- TASK DESCRIPTION:
Your copy should hold only the lines from the one with "focal_35mm: 68" to the one with "focal_mm: 11.6", both included, each exactly as it stands below, with no pictures.

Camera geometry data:
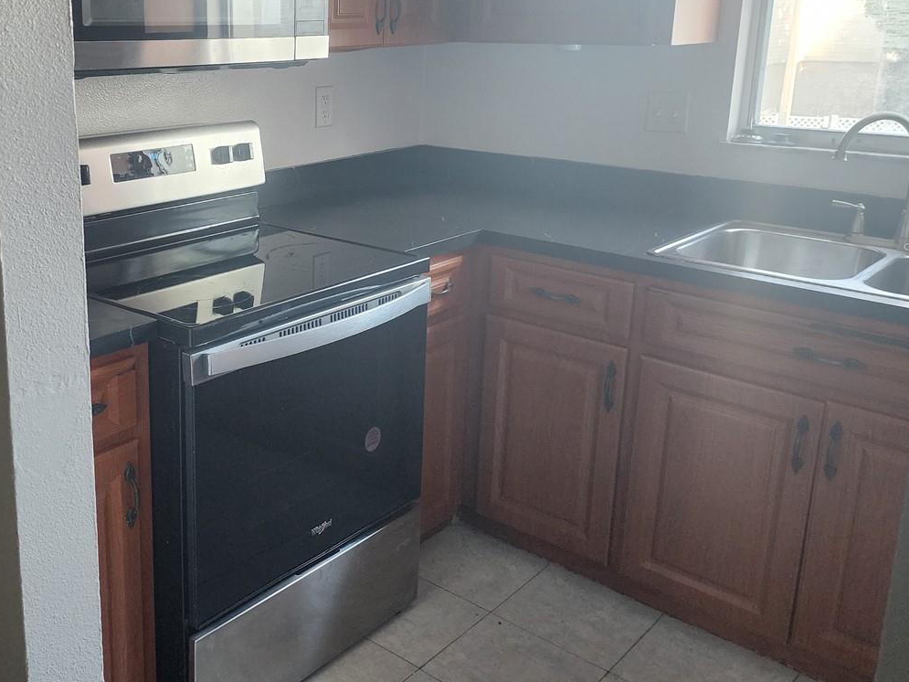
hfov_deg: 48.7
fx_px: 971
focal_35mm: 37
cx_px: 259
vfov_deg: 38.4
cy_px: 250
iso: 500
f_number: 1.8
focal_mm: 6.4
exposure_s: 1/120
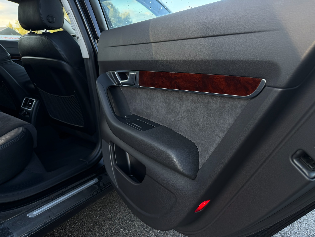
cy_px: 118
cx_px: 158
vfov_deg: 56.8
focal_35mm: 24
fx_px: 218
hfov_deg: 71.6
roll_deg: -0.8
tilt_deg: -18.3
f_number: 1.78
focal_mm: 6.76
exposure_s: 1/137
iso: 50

---

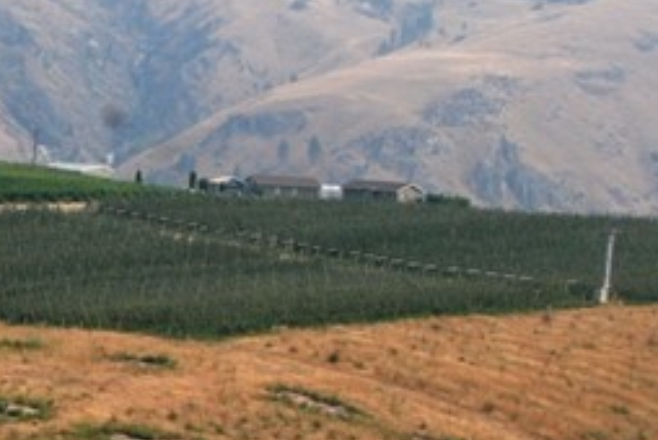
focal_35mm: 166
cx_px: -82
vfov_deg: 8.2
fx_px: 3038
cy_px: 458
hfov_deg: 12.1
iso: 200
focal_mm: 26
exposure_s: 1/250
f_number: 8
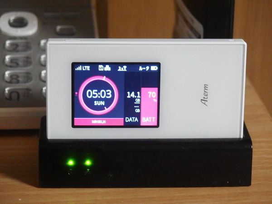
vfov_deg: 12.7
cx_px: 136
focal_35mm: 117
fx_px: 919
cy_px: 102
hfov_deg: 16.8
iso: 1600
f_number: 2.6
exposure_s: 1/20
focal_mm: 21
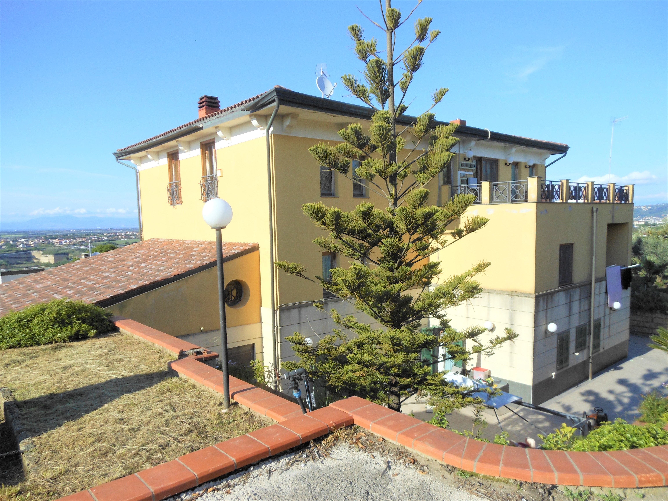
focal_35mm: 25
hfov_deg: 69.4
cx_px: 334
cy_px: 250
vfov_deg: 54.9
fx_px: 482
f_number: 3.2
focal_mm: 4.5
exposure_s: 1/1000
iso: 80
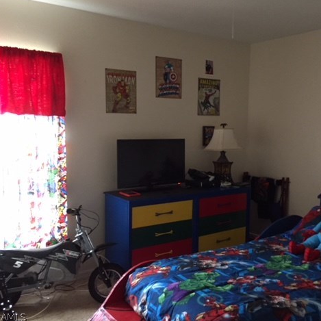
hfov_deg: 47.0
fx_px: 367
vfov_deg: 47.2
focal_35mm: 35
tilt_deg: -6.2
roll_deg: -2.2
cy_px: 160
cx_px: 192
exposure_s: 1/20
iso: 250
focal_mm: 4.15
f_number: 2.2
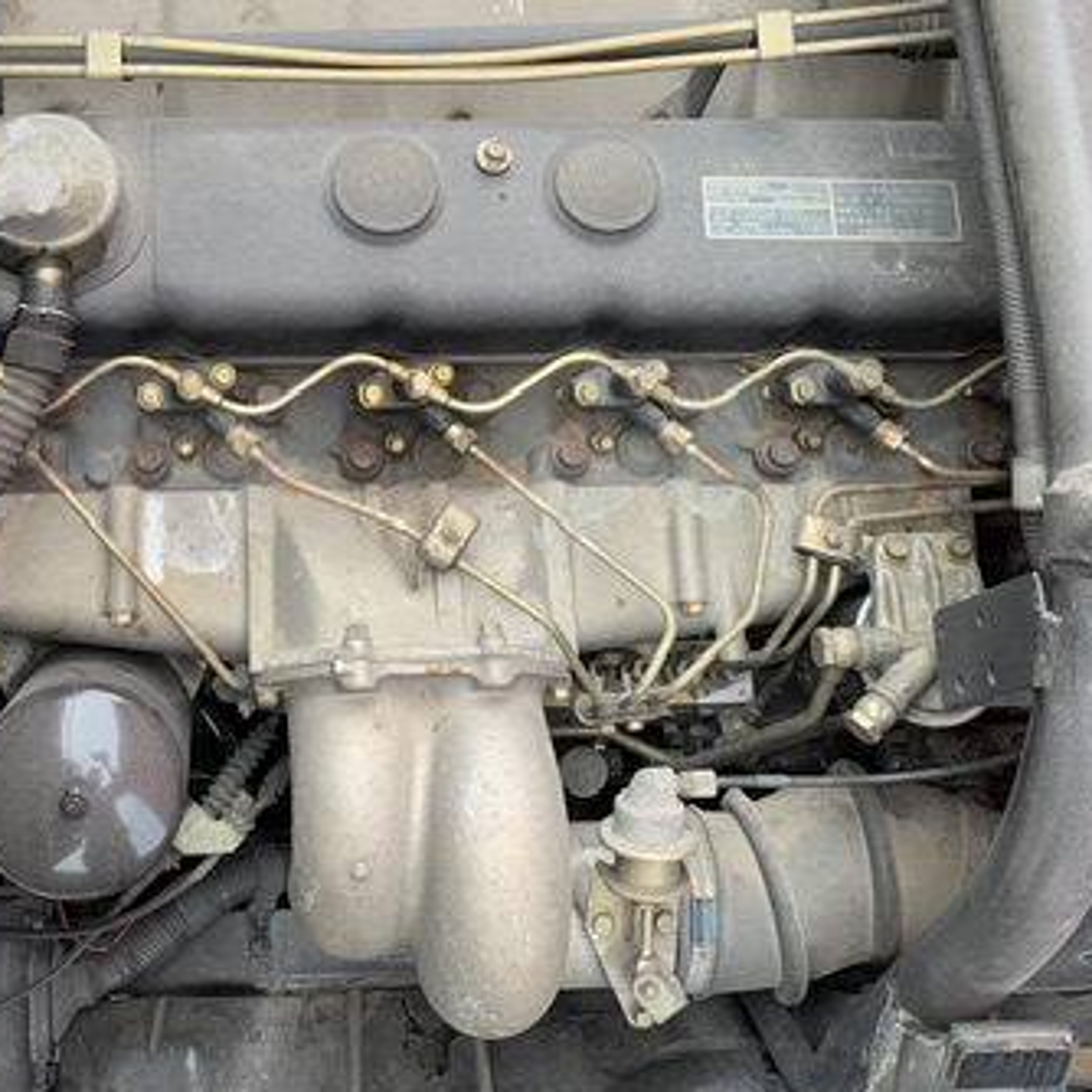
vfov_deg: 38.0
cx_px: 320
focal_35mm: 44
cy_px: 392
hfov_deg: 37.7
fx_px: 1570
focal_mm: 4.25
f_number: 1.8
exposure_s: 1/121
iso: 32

* * *

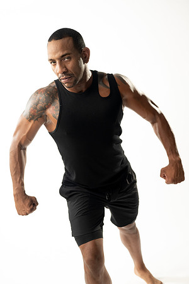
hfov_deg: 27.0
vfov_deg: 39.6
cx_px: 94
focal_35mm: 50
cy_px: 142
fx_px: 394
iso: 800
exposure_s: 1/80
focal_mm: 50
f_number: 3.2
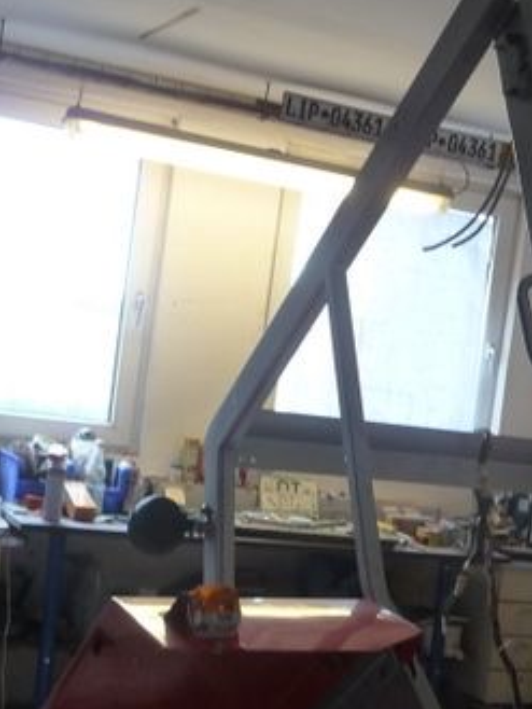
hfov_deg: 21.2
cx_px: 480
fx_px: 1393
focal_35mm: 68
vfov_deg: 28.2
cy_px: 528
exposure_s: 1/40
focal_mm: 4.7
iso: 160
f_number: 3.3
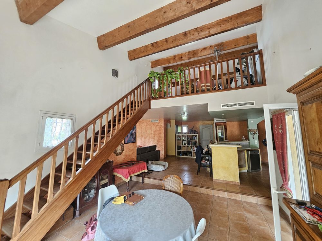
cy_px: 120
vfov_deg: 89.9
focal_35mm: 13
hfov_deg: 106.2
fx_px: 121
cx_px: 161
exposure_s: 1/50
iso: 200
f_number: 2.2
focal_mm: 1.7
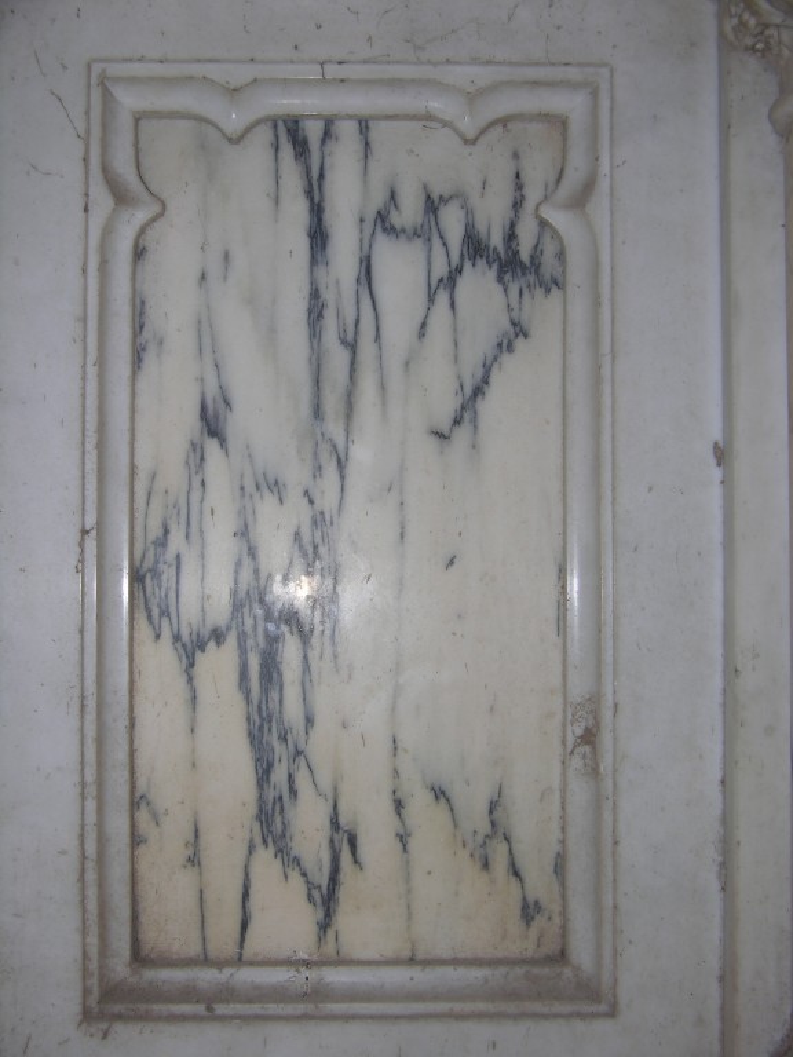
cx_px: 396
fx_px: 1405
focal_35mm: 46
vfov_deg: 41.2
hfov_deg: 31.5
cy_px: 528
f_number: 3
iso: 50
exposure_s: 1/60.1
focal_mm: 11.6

- RESPONSE TO THE EXERCISE:
focal_35mm: 68
vfov_deg: 28.2
cy_px: 528
exposure_s: 1/40
focal_mm: 4.7
iso: 160
f_number: 3.3
cy_px: 120
vfov_deg: 89.9
focal_35mm: 13
hfov_deg: 106.2
fx_px: 121
cx_px: 161
exposure_s: 1/50
iso: 200
f_number: 2.2
focal_mm: 1.7
cx_px: 396
fx_px: 1405
focal_35mm: 46
vfov_deg: 41.2
hfov_deg: 31.5
cy_px: 528
f_number: 3
iso: 50
exposure_s: 1/60.1
focal_mm: 11.6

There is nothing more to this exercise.